FODMAPs and menstrual digestive symptoms
Women might be more sensitive to FODMAPs around menstruation because the hormonal changes at that time of the month already cause hypersensitivity (that’s that sunburn-on-the-inside feeling where everything is more intense and acute and any bloating or gas feels a hundred times worse), inflammation, and slower transit. These are all changes that would make someone more sensitive to FODMAPs-induced GI issues.
The research on IBS and menstruation also suggests that there’s something here. Higher sensitivity to FODMAPs around menstruation could also explain why IBS gets worse during that time of the month: a lot of research on IBS indicates that IBS is partially or even completely a heightened sensitivity to FODMAPs, and that a low-FODMAP diet is helpful in many IBS patients. Maybe women with IBS have worse symptoms around menstruation because menstruation just makes them even more sensitive to their trigger foods than they already were.

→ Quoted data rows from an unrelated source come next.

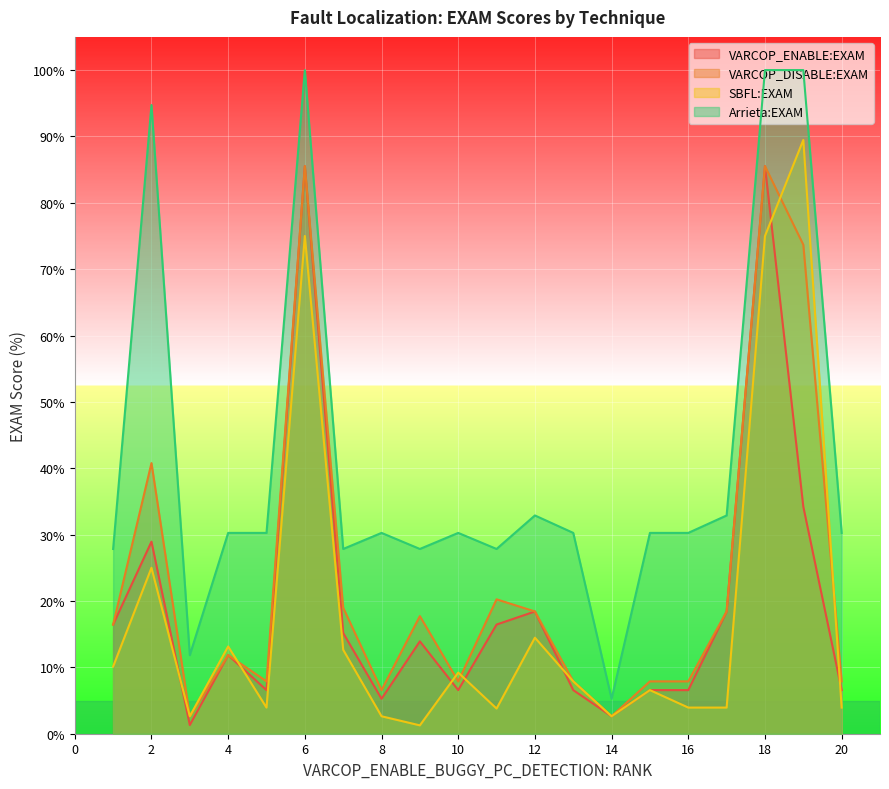

At how many categories does at least one series exceed 71?

4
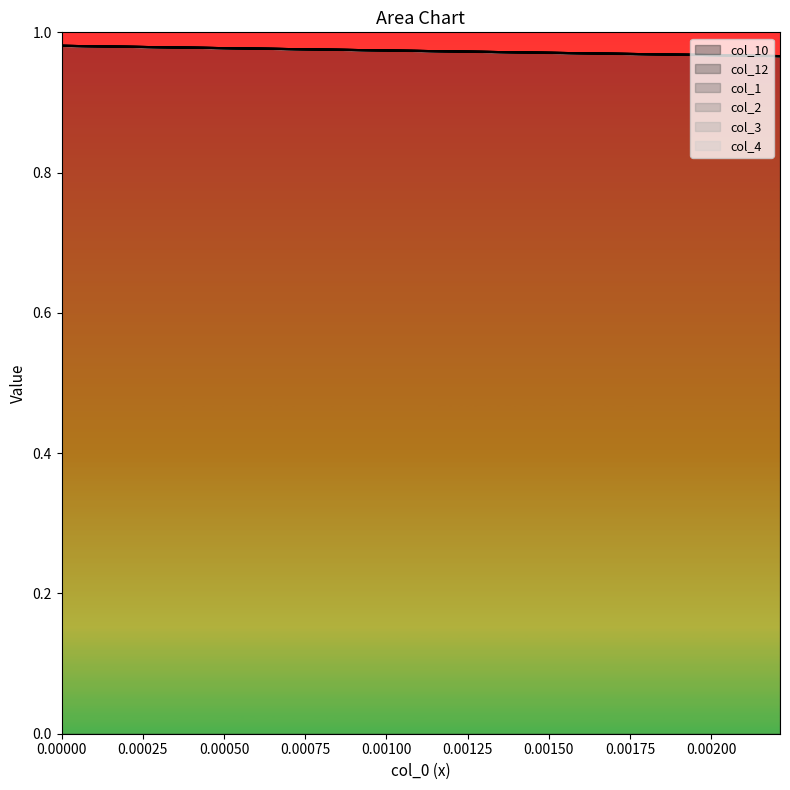

True or false: col_10 and col_3 cross at least once.

False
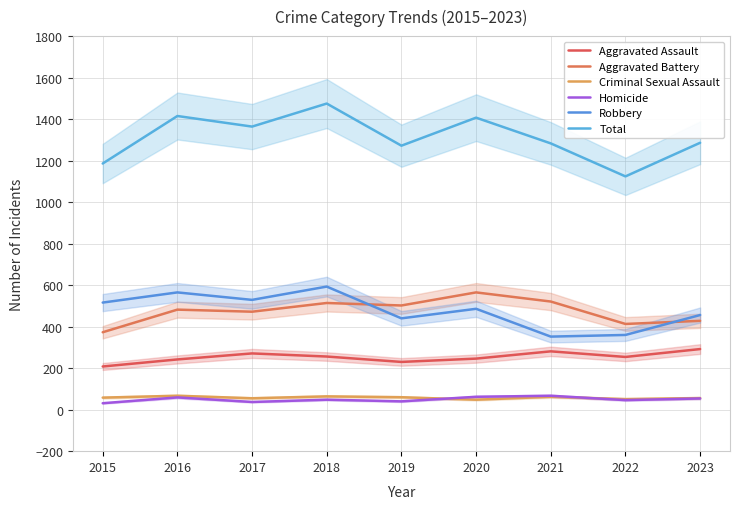

Is this an area chart (filled region under the line)?

No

In any case, trying a low-FODMAP diet is cheap and easy, so it’s likely worth at least a trial run for anyone interested. If you’re going to try it, start the low-FODMAP diet starting a few days before symptoms generally begin (since food takes a day or two to fully run through your system). A lot of high-FODMAP foods are eliminated on Paleo anyway (beans are the most obvious culprit), but just eating Paleo doesn’t guarantee that your diet is also low-FODMAP. Paleo foods high in FODMAPs include:
- Garlic, onions, and other vegetables in that family
- Broccoli, cauliflower, Brussels sprouts, cabbage, and other vegetables in that family
- Most fruits – dried fruits are especially bad because it’s so easy to eat so much of them
- Nuts in large amounts
Summing it Up
Digestive issues around menstruation are very common – women with pre-existing issues like IBS often get worse symptoms, and even women who don’t have trouble the rest of the month can get symptoms that feel like temporary IBS before and during their periods.
Unfortunately, no studies have fully evaluated the best diet practices for this, but it’s possible that FODMAPs carbohydrates might be a trigger for some women, especially considering the connection between menstrual GI issues and IBS.